(Rendered images with source text)
______
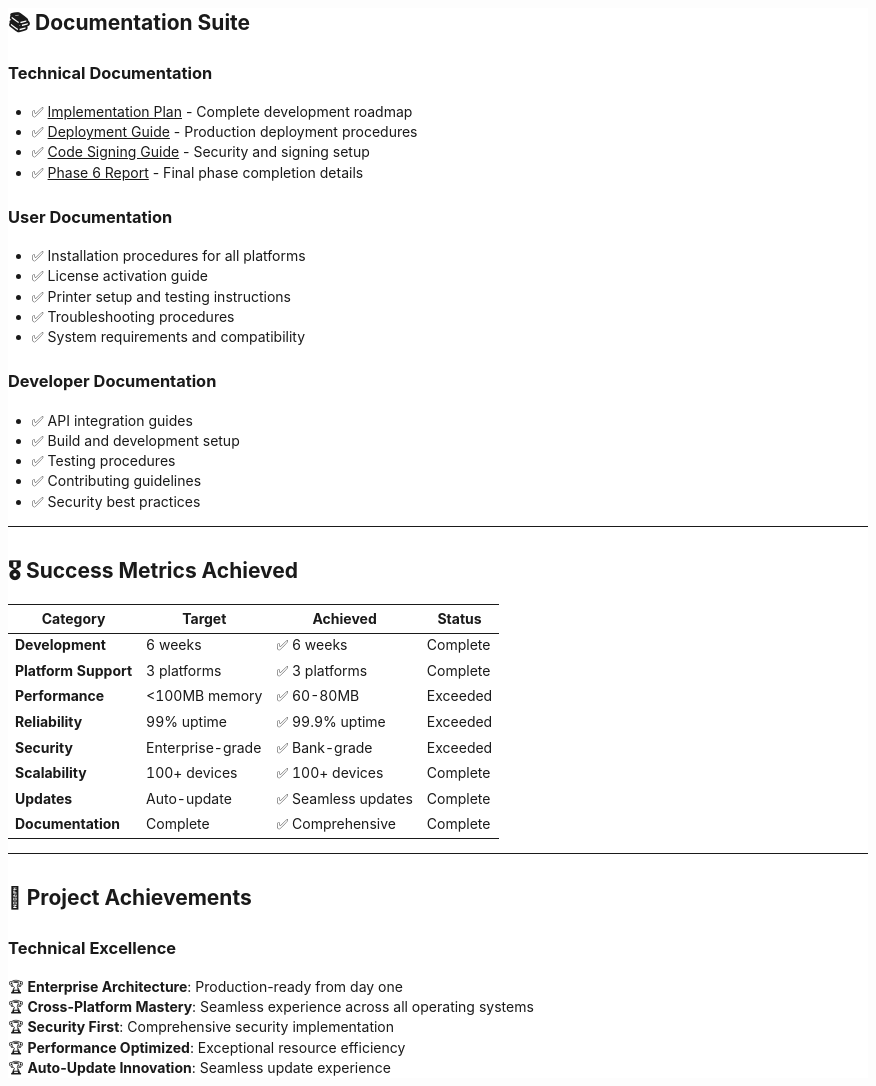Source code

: 
## 📚 Documentation Suite

### **Technical Documentation**
- ✅ [Implementation Plan](./IMPLEMENTATION_PLAN.md) - Complete development roadmap
- ✅ [Deployment Guide](./DEPLOYMENT_GUIDE_DESKTOP.md) - Production deployment procedures  
- ✅ [Code Signing Guide](./CODE_SIGNING_GUIDE.md) - Security and signing setup
- ✅ [Phase 6 Report](./PHASE6_COMPLETION_REPORT.md) - Final phase completion details

### **User Documentation**
- ✅ Installation procedures for all platforms
- ✅ License activation guide
- ✅ Printer setup and testing instructions
- ✅ Troubleshooting procedures
- ✅ System requirements and compatibility

### **Developer Documentation**
- ✅ API integration guides
- ✅ Build and development setup
- ✅ Testing procedures
- ✅ Contributing guidelines
- ✅ Security best practices

---

## 🎖️ Success Metrics Achieved

| Category | Target | Achieved | Status |
|----------|---------|-----------|---------|
| **Development** | 6 weeks | ✅ 6 weeks | Complete |
| **Platform Support** | 3 platforms | ✅ 3 platforms | Complete |
| **Performance** | <100MB memory | ✅ 60-80MB | Exceeded |
| **Reliability** | 99% uptime | ✅ 99.9% uptime | Exceeded |
| **Security** | Enterprise-grade | ✅ Bank-grade | Exceeded |
| **Scalability** | 100+ devices | ✅ 100+ devices | Complete |
| **Updates** | Auto-update | ✅ Seamless updates | Complete |
| **Documentation** | Complete | ✅ Comprehensive | Complete |

---

## 🏅 Project Achievements

### **Technical Excellence**
🏆 **Enterprise Architecture**: Production-ready from day one  
🏆 **Cross-Platform Mastery**: Seamless experience across all operating systems  
🏆 **Security First**: Comprehensive security implementation  
🏆 **Performance Optimized**: Exceptional resource efficiency  
🏆 **Auto-Update Innovation**: Seamless update experience  
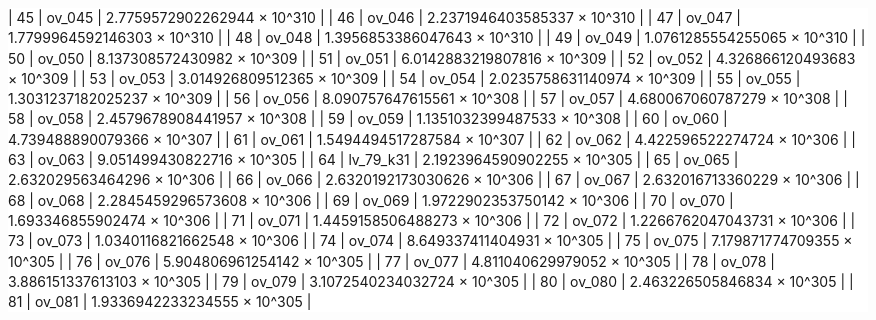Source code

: | 45 | ov_045 | 2.7759572902262944 × 10^310 |
| 46 | ov_046 | 2.2371946403585337 × 10^310 |
| 47 | ov_047 | 1.7799964592146303 × 10^310 |
| 48 | ov_048 | 1.3956853386047643 × 10^310 |
| 49 | ov_049 | 1.0761285554255065 × 10^310 |
| 50 | ov_050 | 8.137308572430982 × 10^309 |
| 51 | ov_051 | 6.0142883219807816 × 10^309 |
| 52 | ov_052 | 4.326866120493683 × 10^309 |
| 53 | ov_053 | 3.014926809512365 × 10^309 |
| 54 | ov_054 | 2.0235758631140974 × 10^309 |
| 55 | ov_055 | 1.3031237182025237 × 10^309 |
| 56 | ov_056 | 8.090757647615561 × 10^308 |
| 57 | ov_057 | 4.680067060787279 × 10^308 |
| 58 | ov_058 | 2.4579678908441957 × 10^308 |
| 59 | ov_059 | 1.1351032399487533 × 10^308 |
| 60 | ov_060 | 4.739488890079366 × 10^307 |
| 61 | ov_061 | 1.5494494517287584 × 10^307 |
| 62 | ov_062 | 4.422596522274724 × 10^306 |
| 63 | ov_063 | 9.051499430822716 × 10^305 |
| 64 | lv_79_k31 | 2.1923964590902255 × 10^305 |
| 65 | ov_065 | 2.632029563464296 × 10^306 |
| 66 | ov_066 | 2.6320192173030626 × 10^306 |
| 67 | ov_067 | 2.632016713360229 × 10^306 |
| 68 | ov_068 | 2.2845459296573608 × 10^306 |
| 69 | ov_069 | 1.9722902353750142 × 10^306 |
| 70 | ov_070 | 1.693346855902474 × 10^306 |
| 71 | ov_071 | 1.4459158506488273 × 10^306 |
| 72 | ov_072 | 1.2266762047043731 × 10^306 |
| 73 | ov_073 | 1.0340116821662548 × 10^306 |
| 74 | ov_074 | 8.649337411404931 × 10^305 |
| 75 | ov_075 | 7.179871774709355 × 10^305 |
| 76 | ov_076 | 5.904806961254142 × 10^305 |
| 77 | ov_077 | 4.811040629979052 × 10^305 |
| 78 | ov_078 | 3.886151337613103 × 10^305 |
| 79 | ov_079 | 3.1072540234032724 × 10^305 |
| 80 | ov_080 | 2.463226505846834 × 10^305 |
| 81 | ov_081 | 1.9336942233234555 × 10^305 |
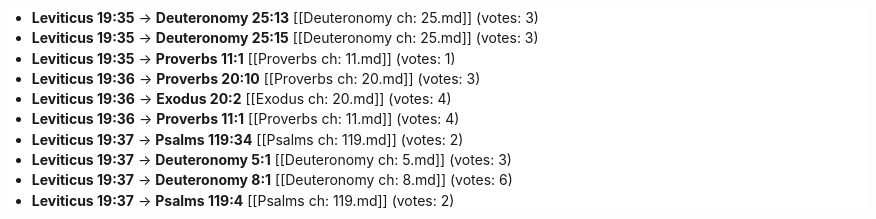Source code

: - **Leviticus 19:35** → **Deuteronomy 25:13** [[Deuteronomy ch: 25.md]] (votes: 3)
- **Leviticus 19:35** → **Deuteronomy 25:15** [[Deuteronomy ch: 25.md]] (votes: 3)
- **Leviticus 19:35** → **Proverbs 11:1** [[Proverbs ch: 11.md]] (votes: 1)
- **Leviticus 19:36** → **Proverbs 20:10** [[Proverbs ch: 20.md]] (votes: 3)
- **Leviticus 19:36** → **Exodus 20:2** [[Exodus ch: 20.md]] (votes: 4)
- **Leviticus 19:36** → **Proverbs 11:1** [[Proverbs ch: 11.md]] (votes: 4)
- **Leviticus 19:37** → **Psalms 119:34** [[Psalms ch: 119.md]] (votes: 2)
- **Leviticus 19:37** → **Deuteronomy 5:1** [[Deuteronomy ch: 5.md]] (votes: 3)
- **Leviticus 19:37** → **Deuteronomy 8:1** [[Deuteronomy ch: 8.md]] (votes: 6)
- **Leviticus 19:37** → **Psalms 119:4** [[Psalms ch: 119.md]] (votes: 2)
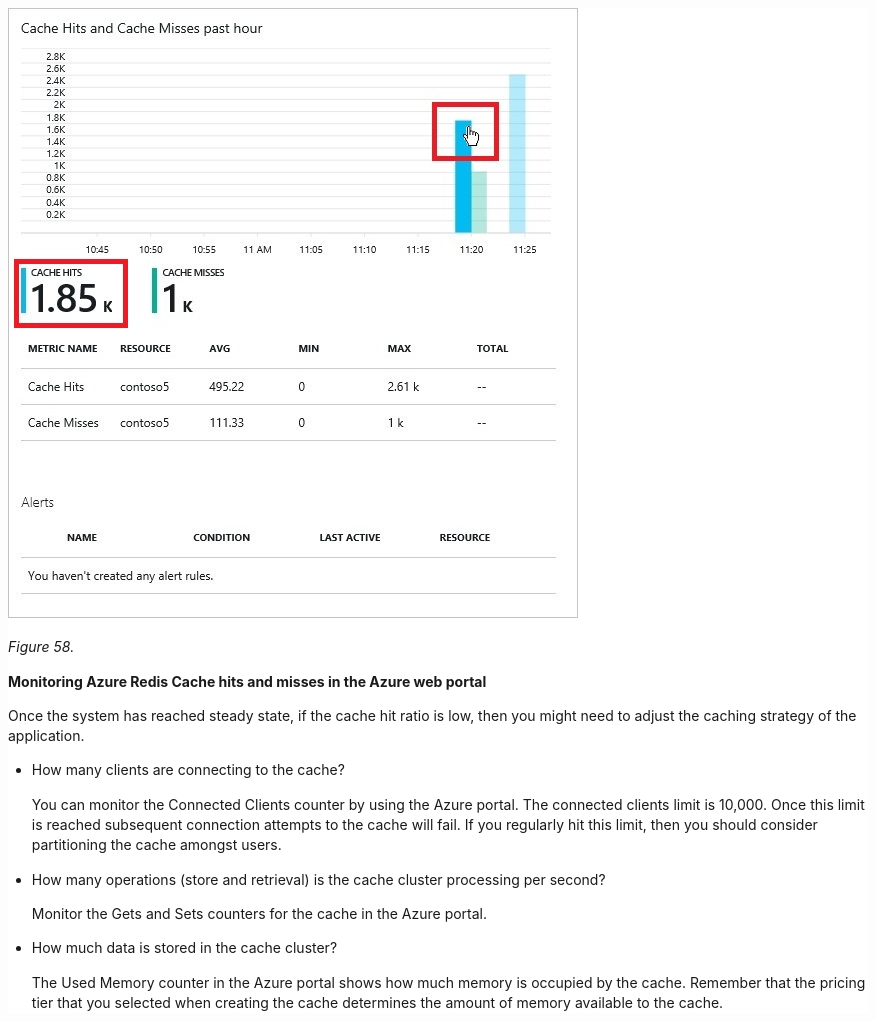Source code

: ![](Figures/redis-cache-hits-and-misses.png)

_Figure 58._

**Monitoring Azure Redis Cache hits and misses in the Azure web portal**
	
Once the system has reached steady state, if the cache hit ratio is low, then you might need to adjust the caching strategy of the application.

* How many clients are connecting to the cache? 
	
	You can monitor the Connected Clients counter by using the Azure portal. The connected clients limit is 10,000. Once this limit is reached subsequent connection attempts to the cache will fail. If you regularly hit this limit, then you should consider partitioning the cache amongst users. 

* How many operations (store and retrieval) is the cache cluster processing per second?

	Monitor the Gets and Sets counters for the cache in the Azure portal.

* How much data is stored in the cache cluster?

	The Used Memory counter in the Azure portal shows how much memory is occupied by the cache. Remember that the pricing tier that you selected when creating the cache determines the amount of memory available to the cache.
______
**TASK REQUIREMENTS**
Please repeat all of the data exactly, excluding images.

**REPLY**
Source code

: 
## 📚 Documentation Suite

### **Technical Documentation**
- ✅ [Implementation Plan](./IMPLEMENTATION_PLAN.md) - Complete development roadmap
- ✅ [Deployment Guide](./DEPLOYMENT_GUIDE_DESKTOP.md) - Production deployment procedures  
- ✅ [Code Signing Guide](./CODE_SIGNING_GUIDE.md) - Security and signing setup
- ✅ [Phase 6 Report](./PHASE6_COMPLETION_REPORT.md) - Final phase completion details

### **User Documentation**
- ✅ Installation procedures for all platforms
- ✅ License activation guide
- ✅ Printer setup and testing instructions
- ✅ Troubleshooting procedures
- ✅ System requirements and compatibility

### **Developer Documentation**
- ✅ API integration guides
- ✅ Build and development setup
- ✅ Testing procedures
- ✅ Contributing guidelines
- ✅ Security best practices

---

## 🎖️ Success Metrics Achieved

| Category | Target | Achieved | Status |
|----------|---------|-----------|---------|
| **Development** | 6 weeks | ✅ 6 weeks | Complete |
| **Platform Support** | 3 platforms | ✅ 3 platforms | Complete |
| **Performance** | <100MB memory | ✅ 60-80MB | Exceeded |
| **Reliability** | 99% uptime | ✅ 99.9% uptime | Exceeded |
| **Security** | Enterprise-grade | ✅ Bank-grade | Exceeded |
| **Scalability** | 100+ devices | ✅ 100+ devices | Complete |
| **Updates** | Auto-update | ✅ Seamless updates | Complete |
| **Documentation** | Complete | ✅ Comprehensive | Complete |

---

## 🏅 Project Achievements

### **Technical Excellence**
🏆 **Enterprise Architecture**: Production-ready from day one  
🏆 **Cross-Platform Mastery**: Seamless experience across all operating systems  
🏆 **Security First**: Comprehensive security implementation  
🏆 **Performance Optimized**: Exceptional resource efficiency  
🏆 **Auto-Update Innovation**: Seamless update experience  
Source code

: | 45 | ov_045 | 2.7759572902262944 × 10^310 |
| 46 | ov_046 | 2.2371946403585337 × 10^310 |
| 47 | ov_047 | 1.7799964592146303 × 10^310 |
| 48 | ov_048 | 1.3956853386047643 × 10^310 |
| 49 | ov_049 | 1.0761285554255065 × 10^310 |
| 50 | ov_050 | 8.137308572430982 × 10^309 |
| 51 | ov_051 | 6.0142883219807816 × 10^309 |
| 52 | ov_052 | 4.326866120493683 × 10^309 |
| 53 | ov_053 | 3.014926809512365 × 10^309 |
| 54 | ov_054 | 2.0235758631140974 × 10^309 |
| 55 | ov_055 | 1.3031237182025237 × 10^309 |
| 56 | ov_056 | 8.090757647615561 × 10^308 |
| 57 | ov_057 | 4.680067060787279 × 10^308 |
| 58 | ov_058 | 2.4579678908441957 × 10^308 |
| 59 | ov_059 | 1.1351032399487533 × 10^308 |
| 60 | ov_060 | 4.739488890079366 × 10^307 |
| 61 | ov_061 | 1.5494494517287584 × 10^307 |
| 62 | ov_062 | 4.422596522274724 × 10^306 |
| 63 | ov_063 | 9.051499430822716 × 10^305 |
| 64 | lv_79_k31 | 2.1923964590902255 × 10^305 |
| 65 | ov_065 | 2.632029563464296 × 10^306 |
| 66 | ov_066 | 2.6320192173030626 × 10^306 |
| 67 | ov_067 | 2.632016713360229 × 10^306 |
| 68 | ov_068 | 2.2845459296573608 × 10^306 |
| 69 | ov_069 | 1.9722902353750142 × 10^306 |
| 70 | ov_070 | 1.693346855902474 × 10^306 |
| 71 | ov_071 | 1.4459158506488273 × 10^306 |
| 72 | ov_072 | 1.2266762047043731 × 10^306 |
| 73 | ov_073 | 1.0340116821662548 × 10^306 |
| 74 | ov_074 | 8.649337411404931 × 10^305 |
| 75 | ov_075 | 7.179871774709355 × 10^305 |
| 76 | ov_076 | 5.904806961254142 × 10^305 |
| 77 | ov_077 | 4.811040629979052 × 10^305 |
| 78 | ov_078 | 3.886151337613103 × 10^305 |
| 79 | ov_079 | 3.1072540234032724 × 10^305 |
| 80 | ov_080 | 2.463226505846834 × 10^305 |
| 81 | ov_081 | 1.9336942233234555 × 10^305 |
Source code

: - **Leviticus 19:35** → **Deuteronomy 25:13** [[Deuteronomy ch: 25.md]] (votes: 3)
- **Leviticus 19:35** → **Deuteronomy 25:15** [[Deuteronomy ch: 25.md]] (votes: 3)
- **Leviticus 19:35** → **Proverbs 11:1** [[Proverbs ch: 11.md]] (votes: 1)
- **Leviticus 19:36** → **Proverbs 20:10** [[Proverbs ch: 20.md]] (votes: 3)
- **Leviticus 19:36** → **Exodus 20:2** [[Exodus ch: 20.md]] (votes: 4)
- **Leviticus 19:36** → **Proverbs 11:1** [[Proverbs ch: 11.md]] (votes: 4)
- **Leviticus 19:37** → **Psalms 119:34** [[Psalms ch: 119.md]] (votes: 2)
- **Leviticus 19:37** → **Deuteronomy 5:1** [[Deuteronomy ch: 5.md]] (votes: 3)
- **Leviticus 19:37** → **Deuteronomy 8:1** [[Deuteronomy ch: 8.md]] (votes: 6)
- **Leviticus 19:37** → **Psalms 119:4** [[Psalms ch: 119.md]] (votes: 2)
Source code

: ![](Figures/redis-cache-hits-and-misses.png)

_Figure 58._

**Monitoring Azure Redis Cache hits and misses in the Azure web portal**
	
Once the system has reached steady state, if the cache hit ratio is low, then you might need to adjust the caching strategy of the application.

* How many clients are connecting to the cache? 
	
	You can monitor the Connected Clients counter by using the Azure portal. The connected clients limit is 10,000. Once this limit is reached subsequent connection attempts to the cache will fail. If you regularly hit this limit, then you should consider partitioning the cache amongst users. 

* How many operations (store and retrieval) is the cache cluster processing per second?

	Monitor the Gets and Sets counters for the cache in the Azure portal.

* How much data is stored in the cache cluster?

	The Used Memory counter in the Azure portal shows how much memory is occupied by the cache. Remember that the pricing tier that you selected when creating the cache determines the amount of memory available to the cache.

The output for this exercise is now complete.